The XX Factor

Book of the Week: “Everything Lovely, Effortless, Safe”

The best thing about this debut novel is that it further demonstrates Jenny Hollowell ’s considerable literary talent. Raised a Jehovah’s witness in Virginia, now living in Los Angeles, she has personally traveled the landscape of her protagonist Birdie Baker’s life and lived to tell about it. Baker, always told she ought to be in pictures, leaves her family of Virginia evangelists to pursue an acting career in Hollywood. Seven years later, her success amounts to several stints as a body double, setting the stage for Hollowell’s deliciously acerbic, sobering critique of life in the biz. Birdie dutifully performs the grooming rituals of the struggling actress: She auditions for tampon commercials and an independent film from a production company called “Serious Pictures” and attends bacchanals at the homes of people fame and money have rendered grotesque. When she confesses to a producer she has just slept with that she has never seen his best-known film, he yells at her, “Who the fuck are you … some neglected demographic?”

Unfortunately, this book also sounds familiar, too familiar. Chapters are short and many, the Santa Ana winds blow, and there is a lot of drinking alone on the patio. The object of Hollowell’s admiration and imitation is pretty obviously Joan Didion’s iconic Play It As It Lays , a bold move on Hollowell’s part. Didion’s novel captured the malaise of its moment with images as brutal as they are brilliant; it succeeds in part because it is stunningly unforgiving of its characters. In amoral, utterly self-involved, almost inhuman Maria Wyeth, roaming the freeway eating hard-boiled eggs, Didion created one of the most detestable female characters since Lady Macbeth.

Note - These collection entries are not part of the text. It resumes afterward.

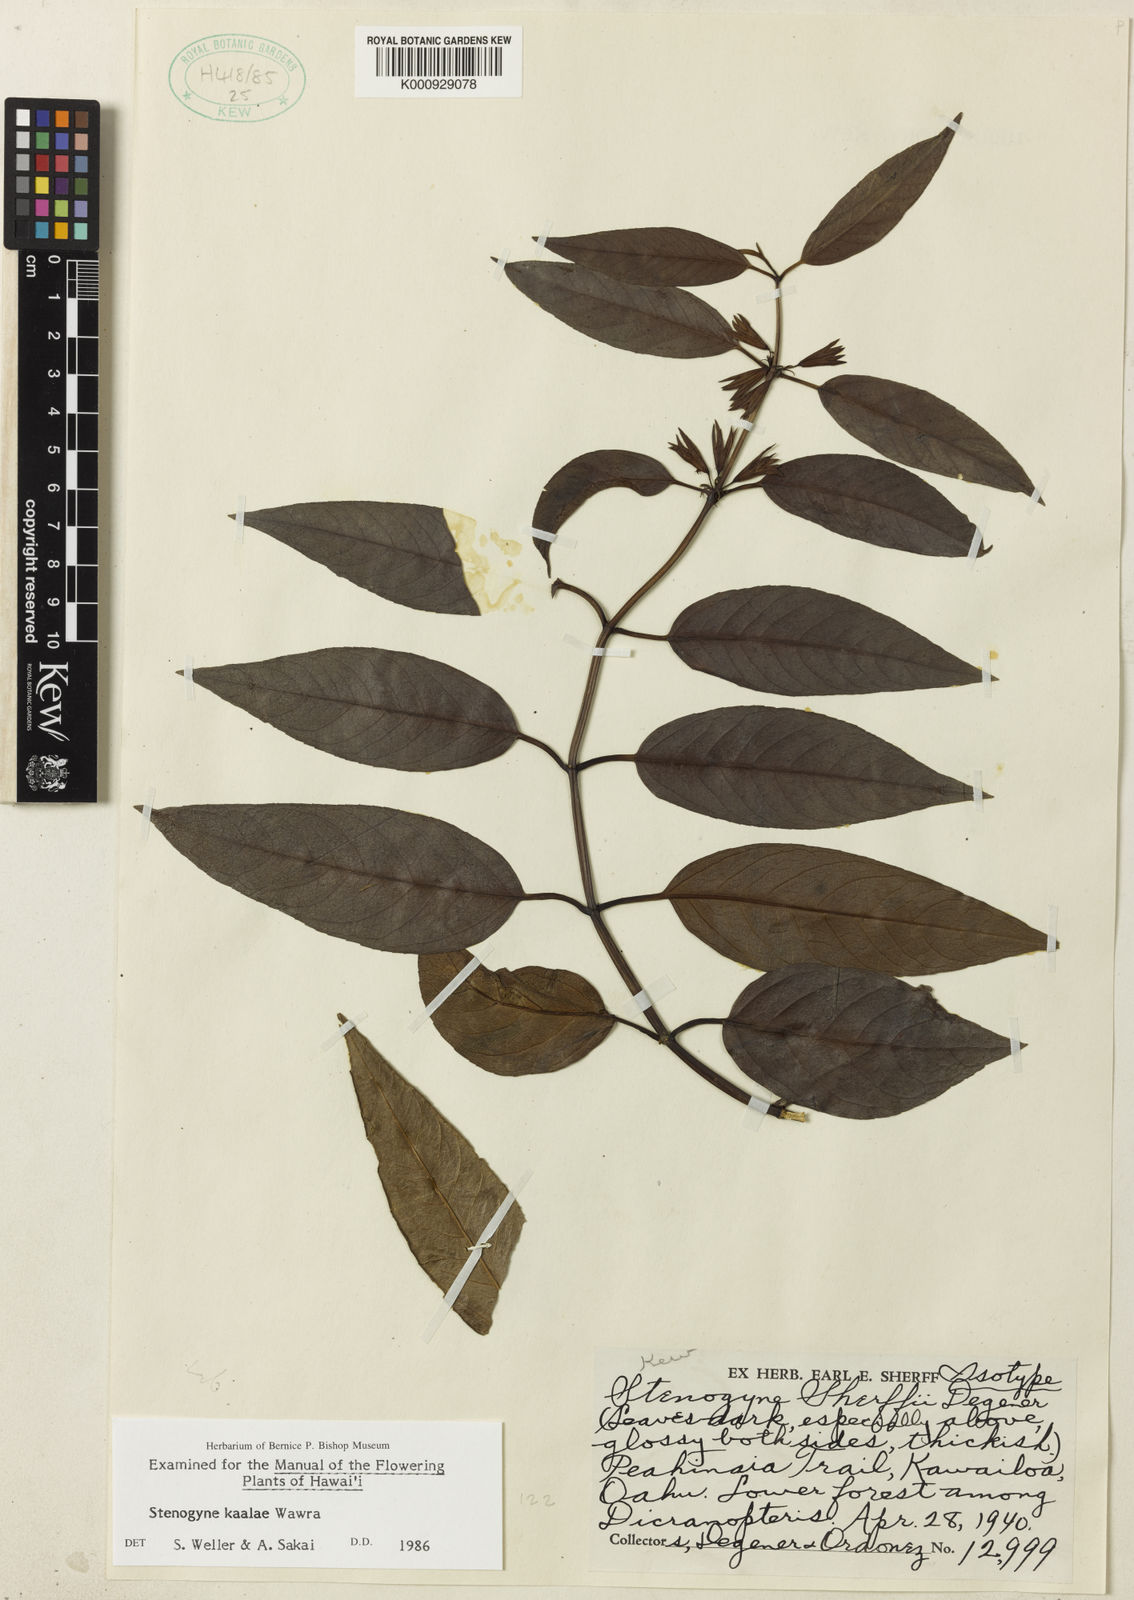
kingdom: Plantae
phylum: Tracheophyta
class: Magnoliopsida
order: Lamiales
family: Lamiaceae
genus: Stenogyne
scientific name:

Hollowell never manages Didion’s edge, which would be fine if the author didn’t seem to be striving to achieve it. Hollowell make Birdie sympathetic-self-made, jaded but not entitled, haunted by the doomsday tidings of her childhood. We recognize her, we want her to make it, and thus she cannot really shock us. There is also the plain fact that Hollowell is not a Didion, not yet, at least. For every inspired metaphor, like the fly “carcass” trapped in Birdie’s wet nail polish, who makes her wonder if she is similarly disposable, clichés abound-petals fall, ice cubes receive close examination. Overall, Everything Lovely reads like a tribute novel, a reproduction or riff rather than an original. Read it for a taste of Hollowell’s gift, so clear in passages like this one where Birdie considers why men are drawn to silent women: “She did not seem to want them so they pursued her to discover the reason. She was the instrument they used to measure themselves. … They saw what the camera saw, a certain detachment that they could fill with whatever they wanted.” Her young love interest, she decides, “searched her for what he had not yet found within himself.” Then hope that Hollowell’s second book is the brilliant novel that is surely in her, one that is all her own.